Monday, May 18 2015, when I tried to synchronize files between my main computer and my HTPC, I got error messages from Unison telling it was failing for some files. Tired of repeated unexpected failures, I tried copying the files manually. Manual copy was failing too. I quickly noticed that the whole partition I was copying the files to turned into read only. I tried to enable read/write by remounting the partition, that worked, but it reset back to read only after a few minutes. Some Google search later, I was thinking my hard drive was failing. I tried running a self-test using sudo smartctl -t short /dev/sdb and after a few minutes, sudo smartctl -a /dev/sdb. The drive was now failing the short auto-test. Damn, again? Yep, another dead hard drive!
Short term fix
First step was to stop using that beast, so move away all I can before it goes even worse. A failing drive can always become totally unusable, corrupting ALL data on it.
Transfer of my music files from that failing drive (the 1.5Tb one) to another one (the 3Tb one) started to output multiple I/O errors. No, it will fail like this for half of the files and take forever! I aborted that and instead copied my music files from my main PC. At least I would get all the files, not half of them. Fortunately, I was able to transfer most of my ripped DVD and blu-ray disks from my 1.5Tb to my 3Tb drive. I finished the transfer the next day; it ran in the background while I was working from home. I could then unmount the 1.5Tb drive, putting it out of the way for Ubuntu.
I got a new 3Tb drive Friday, May 22 2015 and installed it the morning after. This time, I was able to pick the right drive to remove, because the 1.5Tb was colored green while the 3Tb was red. The new 3Tb is also a red WD model. Unfortunately, things are never smooth when modifying that machine: I had to remove my SSD drive+bracket assembly in order to unscrew the 1.5Tb hard drive. However, after that, I was able to install the new 3Tb drive, put back the SSD assembly and reconnect everything. This went surprising well as opposed to last time where I had trouble finding a way to connect power on the four drives.
The new 3Tb drive seemed to work correctly. I was able to partition it as GPT, create a 3Tb Ext4 partition and mount that partition. I then started a long self-test to make sure it will not fail at me just a couple of days after. The self-test completed during the evening and showed no error.
Problem solved? Partly. The thing is that machine runs 24/7 to power a Minecraft server. This makes both hard drives spin non-stop. I would like Ubuntu to stop the drives when they are unused. I moved the Minecraft files to my SSD and will use the hard drives only for media and backup.

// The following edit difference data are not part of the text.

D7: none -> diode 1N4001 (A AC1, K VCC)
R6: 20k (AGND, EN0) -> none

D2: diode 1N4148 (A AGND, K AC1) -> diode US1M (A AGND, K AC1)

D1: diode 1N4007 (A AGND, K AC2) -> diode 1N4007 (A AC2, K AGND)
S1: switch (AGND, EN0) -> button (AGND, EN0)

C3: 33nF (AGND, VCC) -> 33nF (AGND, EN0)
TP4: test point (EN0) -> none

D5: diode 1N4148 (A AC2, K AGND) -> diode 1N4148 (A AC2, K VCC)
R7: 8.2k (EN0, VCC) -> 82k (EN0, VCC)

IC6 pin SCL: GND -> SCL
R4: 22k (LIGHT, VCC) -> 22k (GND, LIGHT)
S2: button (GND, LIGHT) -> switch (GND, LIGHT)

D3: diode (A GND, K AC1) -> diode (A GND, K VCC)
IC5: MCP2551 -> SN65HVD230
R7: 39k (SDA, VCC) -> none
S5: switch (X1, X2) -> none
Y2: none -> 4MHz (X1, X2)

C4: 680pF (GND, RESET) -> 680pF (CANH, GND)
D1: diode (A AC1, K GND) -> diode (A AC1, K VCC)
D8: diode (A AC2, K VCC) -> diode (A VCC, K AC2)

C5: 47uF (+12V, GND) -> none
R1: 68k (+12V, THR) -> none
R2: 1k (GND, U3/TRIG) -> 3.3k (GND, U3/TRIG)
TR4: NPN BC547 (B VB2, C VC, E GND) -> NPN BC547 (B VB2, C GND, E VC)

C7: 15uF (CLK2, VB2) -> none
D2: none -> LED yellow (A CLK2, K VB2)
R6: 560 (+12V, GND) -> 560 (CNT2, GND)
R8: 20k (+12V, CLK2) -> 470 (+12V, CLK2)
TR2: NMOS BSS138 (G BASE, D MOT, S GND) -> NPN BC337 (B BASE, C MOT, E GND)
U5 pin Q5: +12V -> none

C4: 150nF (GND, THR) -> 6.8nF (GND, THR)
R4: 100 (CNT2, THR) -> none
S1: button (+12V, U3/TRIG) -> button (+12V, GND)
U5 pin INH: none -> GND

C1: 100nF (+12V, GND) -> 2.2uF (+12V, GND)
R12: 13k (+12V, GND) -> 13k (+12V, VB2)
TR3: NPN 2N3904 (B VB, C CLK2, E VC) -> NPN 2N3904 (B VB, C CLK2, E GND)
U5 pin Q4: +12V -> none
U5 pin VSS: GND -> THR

No, Ubuntu never ever spins down any hard drive! I tried to set this up with sudo hdparm -S 241 /dev/sdb, no result. Only thing that worked is manually spin down the drive with sudo hdparm -Y /dev/sdb (or /dev/sdg for the other drive). I recently found that gnome-disks has an option to set drive spindown timeout. The spindown setting from gnome-disks was honored once on my main computer, but I need to check if it’s reliable or not.
What if it happens again and again?
Otherwise, it seems I need Windows just to get my hard drives automatically spin down when unused, which is quite a shame! I don’t want to format this HTPC as a Windows machine, because the Minecraft server won’t run smoothly on Windows. I will be stuck with an always-open command prompt window with the server running, unless I search forever to figure out a way to run this as a system service, assuming it is possible.
A colleague at my workplace suggested the use of a Ubuntu virtual machine, but my HTPC doesn’t have enough memory to reliably run a VM and I cannot bump it up more than 4Gb because of motherboard limitation. Well, I could try to stick it 4 4Gb DDR2 modules and see, but I’m not sure the board would accept this at all, even though that could fit physically! If that fails, I would be stuck with useless DDR2 while newer systems use DDR3. What a pain!
I also investigated the possibility of using a RAID to improve reliability of storage. If I put a third 3Tb hard drive, I could configure a RAID5 array of total 6Tb, and even increase to 9Tb with a fourth 3Tb hard drive! The RAID5 splits and mirrors the data in such a way that two drives are involved when accessing files, increasing performance. It also makes sure that if one drive fails, ALL the data can be recovered and the array can be rebuilt by simply removing the failed drive and adding a replacement drive.
I was tempted by this, but that would have forced me to purchase two hard drives and another PSU to have more than four SATA power connectors. I wasn’t sure I wanted to spend more than 300$ just to get this up and running. Moreover, creating the RAID array would have forced me to move all the files away from my current 3Tb drive to combine it with the two new drives, unless I jumped directly to the 4-drive array.
I will instead wait for that machine to die and next system could be a smaller SSD-only HTPC combined with a NAS offering easier drive installation and replacement. I could purchase a dedicated NAS, or build myself a generic computer configured as a NAS. Fortunately, Ubuntu has facilities to configure software RAID, I checked that recently. I’m not sure about the fake RAID using the motherboard, that may or may not work, that may or may not be better than software RAID.